====== Dataset records ======
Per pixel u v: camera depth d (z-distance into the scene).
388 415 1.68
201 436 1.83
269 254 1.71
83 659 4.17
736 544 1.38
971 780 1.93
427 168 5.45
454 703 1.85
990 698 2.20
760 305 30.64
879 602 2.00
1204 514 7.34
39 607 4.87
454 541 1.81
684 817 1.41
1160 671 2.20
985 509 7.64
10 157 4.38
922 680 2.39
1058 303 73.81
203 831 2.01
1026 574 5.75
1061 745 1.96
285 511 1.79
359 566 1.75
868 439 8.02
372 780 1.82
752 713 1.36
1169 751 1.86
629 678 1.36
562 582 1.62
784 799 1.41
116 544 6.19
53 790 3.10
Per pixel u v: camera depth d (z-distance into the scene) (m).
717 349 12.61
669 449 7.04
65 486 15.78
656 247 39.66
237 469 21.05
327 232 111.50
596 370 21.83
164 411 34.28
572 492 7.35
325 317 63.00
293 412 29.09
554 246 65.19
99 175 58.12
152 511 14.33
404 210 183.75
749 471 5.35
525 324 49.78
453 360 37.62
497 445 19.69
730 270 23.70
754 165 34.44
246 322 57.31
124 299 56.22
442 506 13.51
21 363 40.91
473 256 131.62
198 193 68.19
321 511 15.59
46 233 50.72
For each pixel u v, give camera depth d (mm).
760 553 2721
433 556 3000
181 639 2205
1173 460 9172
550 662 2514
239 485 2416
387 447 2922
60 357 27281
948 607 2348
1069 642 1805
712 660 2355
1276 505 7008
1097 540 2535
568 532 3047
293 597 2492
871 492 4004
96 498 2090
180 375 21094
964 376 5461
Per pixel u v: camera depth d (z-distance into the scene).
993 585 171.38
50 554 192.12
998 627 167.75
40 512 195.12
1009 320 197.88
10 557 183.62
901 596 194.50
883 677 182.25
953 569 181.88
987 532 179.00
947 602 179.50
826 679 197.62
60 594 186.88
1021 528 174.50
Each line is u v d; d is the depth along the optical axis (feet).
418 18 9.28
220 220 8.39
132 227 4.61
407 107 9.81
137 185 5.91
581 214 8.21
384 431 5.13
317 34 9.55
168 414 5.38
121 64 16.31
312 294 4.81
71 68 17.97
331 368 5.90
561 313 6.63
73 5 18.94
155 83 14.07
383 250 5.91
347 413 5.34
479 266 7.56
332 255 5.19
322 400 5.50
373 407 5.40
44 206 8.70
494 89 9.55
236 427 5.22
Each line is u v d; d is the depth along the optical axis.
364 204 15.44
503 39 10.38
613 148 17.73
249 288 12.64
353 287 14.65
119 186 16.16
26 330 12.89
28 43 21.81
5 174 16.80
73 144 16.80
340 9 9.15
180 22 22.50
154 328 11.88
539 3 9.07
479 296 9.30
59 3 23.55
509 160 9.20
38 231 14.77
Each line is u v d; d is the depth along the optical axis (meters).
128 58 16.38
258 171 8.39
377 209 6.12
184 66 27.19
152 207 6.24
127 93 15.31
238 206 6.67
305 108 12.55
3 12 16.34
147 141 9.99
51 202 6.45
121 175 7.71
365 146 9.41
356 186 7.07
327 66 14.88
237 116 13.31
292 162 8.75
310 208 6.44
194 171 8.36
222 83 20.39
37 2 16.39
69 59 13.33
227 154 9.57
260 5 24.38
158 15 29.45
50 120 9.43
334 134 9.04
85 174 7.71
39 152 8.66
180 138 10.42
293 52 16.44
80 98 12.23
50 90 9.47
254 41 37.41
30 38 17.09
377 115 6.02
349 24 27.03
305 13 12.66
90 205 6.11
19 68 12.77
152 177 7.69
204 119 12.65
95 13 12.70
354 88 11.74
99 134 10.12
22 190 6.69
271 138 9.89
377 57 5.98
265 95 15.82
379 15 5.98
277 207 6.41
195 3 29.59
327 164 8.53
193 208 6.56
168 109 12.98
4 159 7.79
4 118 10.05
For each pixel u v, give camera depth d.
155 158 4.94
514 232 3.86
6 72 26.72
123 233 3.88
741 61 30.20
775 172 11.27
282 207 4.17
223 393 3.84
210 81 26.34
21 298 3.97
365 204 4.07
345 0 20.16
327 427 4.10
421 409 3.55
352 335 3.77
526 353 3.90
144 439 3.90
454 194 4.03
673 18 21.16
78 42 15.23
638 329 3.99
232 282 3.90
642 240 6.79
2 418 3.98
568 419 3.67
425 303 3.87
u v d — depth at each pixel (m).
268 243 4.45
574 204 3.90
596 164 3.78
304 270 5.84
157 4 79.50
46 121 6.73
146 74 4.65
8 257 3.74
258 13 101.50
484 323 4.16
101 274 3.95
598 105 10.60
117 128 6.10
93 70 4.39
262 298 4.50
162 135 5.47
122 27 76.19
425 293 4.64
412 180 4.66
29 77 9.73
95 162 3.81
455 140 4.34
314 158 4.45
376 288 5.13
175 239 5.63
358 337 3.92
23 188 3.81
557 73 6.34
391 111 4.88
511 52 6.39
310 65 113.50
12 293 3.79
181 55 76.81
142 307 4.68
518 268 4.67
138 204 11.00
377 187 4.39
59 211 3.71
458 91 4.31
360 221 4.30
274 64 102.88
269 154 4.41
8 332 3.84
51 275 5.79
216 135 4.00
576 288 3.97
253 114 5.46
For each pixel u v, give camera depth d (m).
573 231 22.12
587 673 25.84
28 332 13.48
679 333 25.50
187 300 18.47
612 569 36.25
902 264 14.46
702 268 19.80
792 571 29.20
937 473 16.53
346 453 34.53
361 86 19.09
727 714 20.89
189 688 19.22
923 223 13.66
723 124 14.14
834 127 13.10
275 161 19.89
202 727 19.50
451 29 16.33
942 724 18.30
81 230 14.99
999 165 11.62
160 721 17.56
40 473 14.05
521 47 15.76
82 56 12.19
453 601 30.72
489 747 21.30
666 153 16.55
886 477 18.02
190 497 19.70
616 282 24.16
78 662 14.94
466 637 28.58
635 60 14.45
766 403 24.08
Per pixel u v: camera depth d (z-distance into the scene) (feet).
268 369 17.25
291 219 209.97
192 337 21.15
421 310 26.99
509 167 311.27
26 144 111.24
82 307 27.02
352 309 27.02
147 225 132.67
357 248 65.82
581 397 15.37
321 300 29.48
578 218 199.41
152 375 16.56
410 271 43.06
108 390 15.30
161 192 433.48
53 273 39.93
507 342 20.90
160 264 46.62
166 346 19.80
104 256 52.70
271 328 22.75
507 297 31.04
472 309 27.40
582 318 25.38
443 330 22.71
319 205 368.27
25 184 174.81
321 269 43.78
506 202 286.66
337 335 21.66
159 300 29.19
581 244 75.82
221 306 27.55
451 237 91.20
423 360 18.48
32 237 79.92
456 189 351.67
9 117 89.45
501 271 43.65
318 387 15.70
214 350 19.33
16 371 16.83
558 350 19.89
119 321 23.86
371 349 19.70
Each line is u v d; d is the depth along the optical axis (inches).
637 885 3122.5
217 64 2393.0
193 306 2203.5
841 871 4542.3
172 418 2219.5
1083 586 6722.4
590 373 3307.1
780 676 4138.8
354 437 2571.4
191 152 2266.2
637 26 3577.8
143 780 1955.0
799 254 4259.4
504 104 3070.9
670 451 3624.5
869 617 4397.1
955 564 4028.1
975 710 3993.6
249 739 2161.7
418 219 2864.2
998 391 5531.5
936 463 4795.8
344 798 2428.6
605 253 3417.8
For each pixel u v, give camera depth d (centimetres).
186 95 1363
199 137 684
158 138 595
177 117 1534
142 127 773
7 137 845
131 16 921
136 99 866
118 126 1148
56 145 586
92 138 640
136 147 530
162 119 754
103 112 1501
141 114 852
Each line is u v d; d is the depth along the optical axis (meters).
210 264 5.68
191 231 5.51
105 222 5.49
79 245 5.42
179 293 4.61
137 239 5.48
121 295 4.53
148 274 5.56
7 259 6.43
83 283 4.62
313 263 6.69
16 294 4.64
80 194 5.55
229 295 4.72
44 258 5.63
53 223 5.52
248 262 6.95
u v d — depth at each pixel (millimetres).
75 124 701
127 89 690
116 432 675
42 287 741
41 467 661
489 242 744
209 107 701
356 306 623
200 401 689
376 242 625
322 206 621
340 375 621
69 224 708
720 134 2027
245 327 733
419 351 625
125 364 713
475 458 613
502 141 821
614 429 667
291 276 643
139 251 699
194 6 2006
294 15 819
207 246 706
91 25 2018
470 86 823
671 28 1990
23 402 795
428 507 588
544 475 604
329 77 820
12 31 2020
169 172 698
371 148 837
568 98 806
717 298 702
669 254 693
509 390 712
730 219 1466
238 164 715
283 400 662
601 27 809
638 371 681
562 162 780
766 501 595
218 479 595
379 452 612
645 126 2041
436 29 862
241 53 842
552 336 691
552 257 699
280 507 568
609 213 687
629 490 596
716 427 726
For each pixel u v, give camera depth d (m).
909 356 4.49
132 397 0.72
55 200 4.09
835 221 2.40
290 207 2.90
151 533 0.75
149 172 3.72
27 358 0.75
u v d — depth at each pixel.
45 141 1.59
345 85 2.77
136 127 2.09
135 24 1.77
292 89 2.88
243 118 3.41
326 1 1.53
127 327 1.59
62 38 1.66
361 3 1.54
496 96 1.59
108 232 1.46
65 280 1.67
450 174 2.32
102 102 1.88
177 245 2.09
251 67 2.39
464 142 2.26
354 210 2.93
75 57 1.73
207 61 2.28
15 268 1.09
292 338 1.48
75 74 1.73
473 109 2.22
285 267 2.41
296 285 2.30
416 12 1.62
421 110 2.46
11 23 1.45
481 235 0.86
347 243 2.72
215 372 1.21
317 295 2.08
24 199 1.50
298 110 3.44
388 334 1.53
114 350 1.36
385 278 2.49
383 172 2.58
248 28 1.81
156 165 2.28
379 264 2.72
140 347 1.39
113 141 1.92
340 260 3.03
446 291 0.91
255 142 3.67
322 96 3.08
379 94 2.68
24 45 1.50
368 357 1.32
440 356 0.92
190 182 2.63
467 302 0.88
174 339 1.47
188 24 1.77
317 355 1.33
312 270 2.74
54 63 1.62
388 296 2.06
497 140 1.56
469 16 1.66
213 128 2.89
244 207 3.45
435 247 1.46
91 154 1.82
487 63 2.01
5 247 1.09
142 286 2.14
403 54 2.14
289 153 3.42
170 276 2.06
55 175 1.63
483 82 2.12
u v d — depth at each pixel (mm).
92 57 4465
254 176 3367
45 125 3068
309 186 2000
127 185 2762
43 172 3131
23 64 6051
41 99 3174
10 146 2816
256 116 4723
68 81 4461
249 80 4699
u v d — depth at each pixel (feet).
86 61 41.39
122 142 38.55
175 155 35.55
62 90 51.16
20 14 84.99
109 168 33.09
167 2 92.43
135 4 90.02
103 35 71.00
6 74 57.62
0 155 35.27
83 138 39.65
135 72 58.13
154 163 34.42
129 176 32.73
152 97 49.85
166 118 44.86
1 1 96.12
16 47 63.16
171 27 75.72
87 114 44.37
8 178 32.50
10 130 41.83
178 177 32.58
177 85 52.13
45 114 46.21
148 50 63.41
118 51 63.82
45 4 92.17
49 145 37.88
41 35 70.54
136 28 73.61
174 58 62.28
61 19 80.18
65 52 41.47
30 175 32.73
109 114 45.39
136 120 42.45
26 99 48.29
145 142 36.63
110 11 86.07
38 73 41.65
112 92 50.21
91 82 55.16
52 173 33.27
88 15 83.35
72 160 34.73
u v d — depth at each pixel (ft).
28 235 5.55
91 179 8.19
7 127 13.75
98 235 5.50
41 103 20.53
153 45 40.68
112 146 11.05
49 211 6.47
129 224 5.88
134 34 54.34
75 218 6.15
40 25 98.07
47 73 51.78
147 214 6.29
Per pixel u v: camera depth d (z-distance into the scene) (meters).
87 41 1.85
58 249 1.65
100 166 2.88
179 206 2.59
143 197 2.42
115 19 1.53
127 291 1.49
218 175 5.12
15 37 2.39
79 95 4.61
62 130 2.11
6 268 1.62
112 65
======
* Task objective: Word for word, restate the lines of the data above that fall between the line holding "361 86 19.09" and the line holding "507 342 20.90", inclusive, and no other lines.

* Result below:
361 86 19.09
727 714 20.89
189 688 19.22
923 223 13.66
723 124 14.14
834 127 13.10
275 161 19.89
202 727 19.50
451 29 16.33
942 724 18.30
81 230 14.99
999 165 11.62
160 721 17.56
40 473 14.05
521 47 15.76
82 56 12.19
453 601 30.72
489 747 21.30
666 153 16.55
886 477 18.02
190 497 19.70
616 282 24.16
78 662 14.94
466 637 28.58
635 60 14.45
766 403 24.08
Per pixel u v: camera depth d (z-distance into the scene) (feet).
268 369 17.25
291 219 209.97
192 337 21.15
421 310 26.99
509 167 311.27
26 144 111.24
82 307 27.02
352 309 27.02
147 225 132.67
357 248 65.82
581 397 15.37
321 300 29.48
578 218 199.41
152 375 16.56
410 271 43.06
108 390 15.30
161 192 433.48
53 273 39.93
507 342 20.90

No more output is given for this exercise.